I know that the time complexity of the normal ternary search is O(log3 n), but what if it is used with floating point numbers?

An Example: What is the time complexity of this block of this block of code?

double s = -100, m1, m2, e = 100, EPS = 1e-6; 
while(abs(s-e) > EPS)
{     
    m1 = s + (e - s) / 3;
    m2 = e - (e - s) / 3;

    if(condition)
        e = m2;
    else
        s = m1;
}

All this does is search for a real number between -100 and 100, but the time complexity changes when the precision of the EPS variable changes.

Answer 1

The complexity is O(log 3(e-s)/EPS). We can reduce the problem to the integer case where n=ceil((e-s)/ESP). (Here ceil(x) is the function that maps x to the next integer j such that x <= j < x+1.)
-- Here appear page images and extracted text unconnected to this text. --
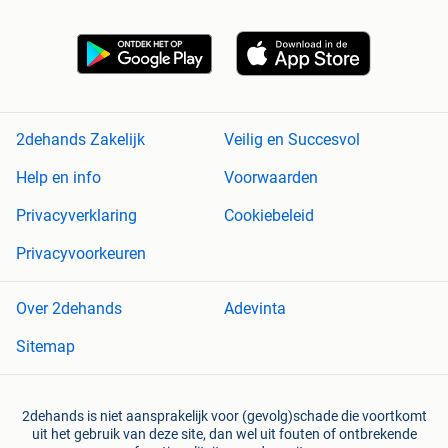
2dehands Zakelijk
Veilig en Succesvol
Help en info
Voorwaarden
Privacyverklaring
Cookiebeleid
Privacyvoorkeuren
Over 2dehands
Adevinta
Sitemap
2dehands is niet aansprakelijk voor (gevolg)schade die voortkomt
uit het gebruik van deze site, dan wel uit fouten of ontbrekende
Let delta = (e-s)/n <= EPS. It's easy to verify that delta <= EPS. At the ith step of the algorithm, either s[i] or e[i] has been moved from its predecessor (s[i-1] or e[i-1]) to a different interval I[i] given by I[i] = (s+(i-1)*delta, s+i*delta] (i <= n), or else s[i] and e[i] are within delta of each other, in which case they are within EPS of each other.